We don’t have permissions to set up a Dask Cluster through the EvaluatorServer on a remote deployment, because we don’t have permissions to set up a dask cluster on an existing k8s pod. That means we have to create two Evaluator backends:
The “real” one, which deploys the workers and scheduler on NRP and sets up adaptive scaling (e.g. https://github.com/lilyminium/openff-evaluator/blob/368341c3c465e5269508906e9c3ef8623d7fa9ae/openff/evaluator/backends/dask_kubernetes.py#L218)
The communication one for the EvaluatorServer, which simply connects the server to the existing DaskCluster on NRP through the scheduler port (e.g. https://github.com/lilyminium/openff-evaluator/blob/368341c3c465e5269508906e9c3ef8623d7fa9ae/openff/evaluator/backends/dask_kubernetes.py#L359)
Step-by-step the process is:
Create a PVC on NRP to serve as the filesystem
Create and start a DaskCluster on NRP, with the PVC mounted
Create a deployment with an EvaluatorServer that connects to the DaskCluster scheduler
Start the EvaluatorServer
Port-forward the EvaluatorServer port so ForceBalance can connect to it via localhost
Run ForceBalance
(optional) port-forward the dashboard to monitor jobs
Stopping:
Stop the EvaluatorServer and DaskCluster (order doesn’t matter)
Stop the PVC
Resources
The current way I’ve been partitioning GPU/CPU jobs is with resources (https://distributed.dask.org/en/latest/resources.html). I have been clumsily hardcoding --resources GPU=1,notGPU=0
and --resources GPU=0,notGPU=1
onto my GPU/CPU workers respectively, and specifying resources for individual tasks: https://github.com/lilyminium/openff-evaluator/blob/368341c3c465e5269508906e9c3ef8623d7fa9ae/openff/evaluator/backends/dask_kubernetes.py#L186-L203 . Another way to do it, I believe, is just by specifying which workers are allowed to act on the task.
Adaptability
Currently I’ve been creating one DaskCluster with the “default” GPU worker group and an additional “cpu” worker group. However, adaptive scaling can only apply to the default group. If we wanted adaptive scaling for the CPU worker group too, what may be cleaner and more elegant is having separate clusters for each worker type. This may not be possible with how the tasks are linked, however. Here is a short discussion on the merits (https://github.com/dask/dask-gateway/issues/285)

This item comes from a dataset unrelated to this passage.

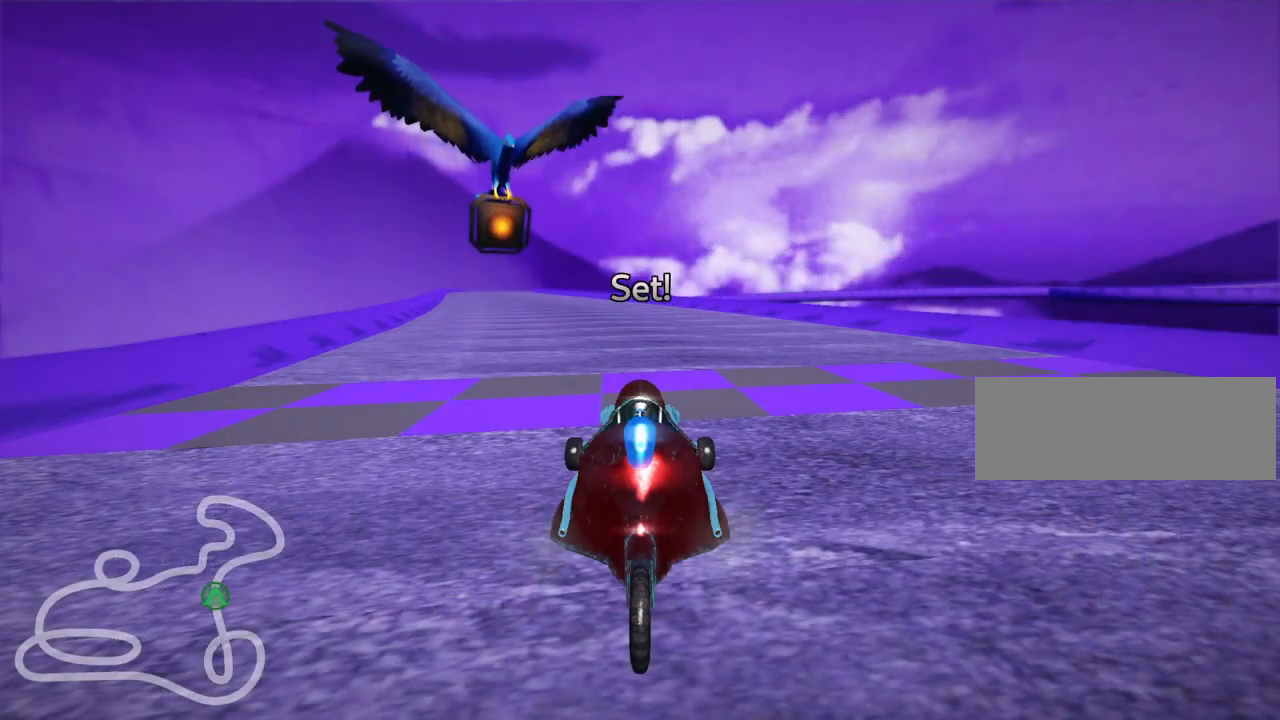
{"keys": ["up"], "events": []}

On GPU utilization (and adaptability)
On test runs with Evaluator, GPUs sit idle for some time and then bounce up and down in utilisation
Visualisation of full idleness around 9.45, and bouncing during regular execution
The bouncing should reduce on a proper run with longer simulation time
However, the initial idleness is frustrating and worrisome… to an extent. On test runs it’s ~15 min, anticipate it going up to 30 min before first GPU jobs start to run.
From a preliminary look, I believe this is because all tasks get submitted at once (could be 100% wrong of course)

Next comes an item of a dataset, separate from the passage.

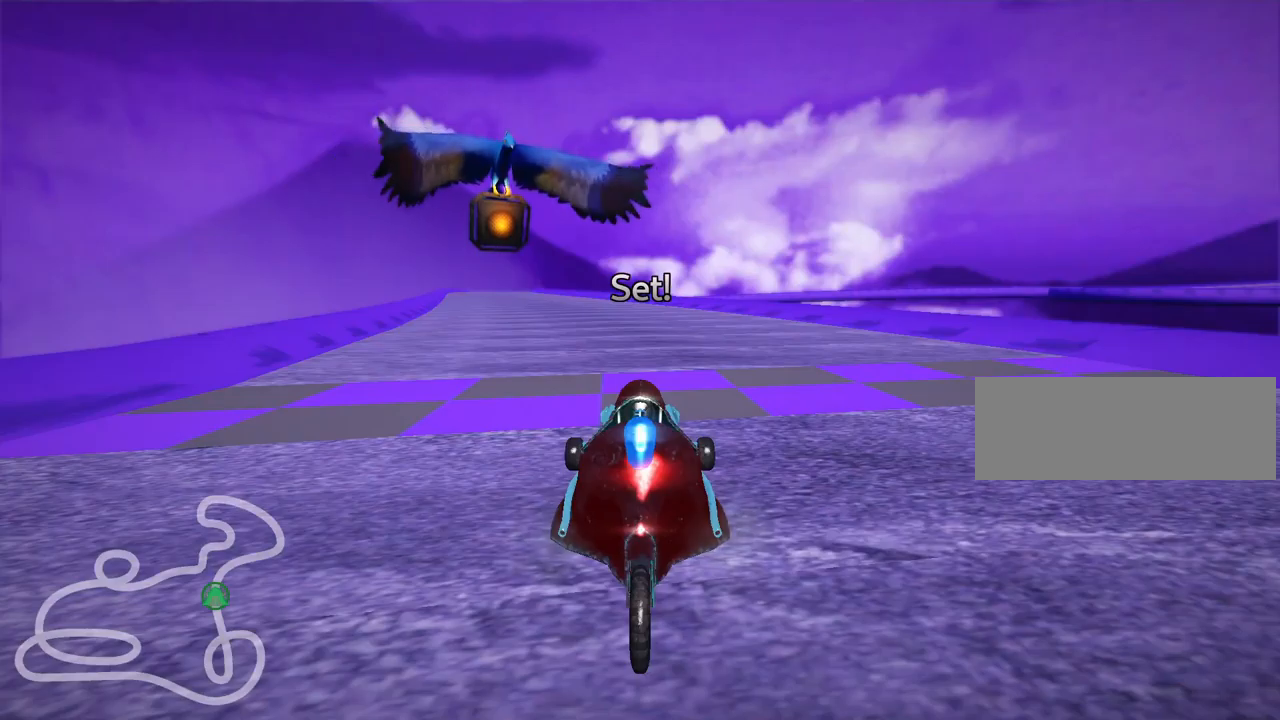
{"keys": ["right", "up"], "events": [[300, "right", "down"]]}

Evaluator creates a graph of protocol dependencies and submits them, in order, all at once
The presence of GPU-required tasks tells the DaskCluster to scale up the number of workers, not realising that it has to wait for CPU tasks to finish executing first. Hence why the adaptability appears to not be working
Briefly looked into maybe waiting to submit later jobs, but seemed too hard
Project Approaches
References
I ran a proof of concept with python run-job.py
:
It copies across
server-existing.py
for the EvaluatorServerThe spec of the DaskKubernetes cluster is almost fully documented in`cluster-spec.yaml` – the cpu workers are not present.
Based off this branch: https://github.com/lilyminium/openff-evaluator/blob/add-kubernetes-backend
(although as seen in the script I gave up on updating it and iterated on DaskKubernetesBackendMod in the script instead)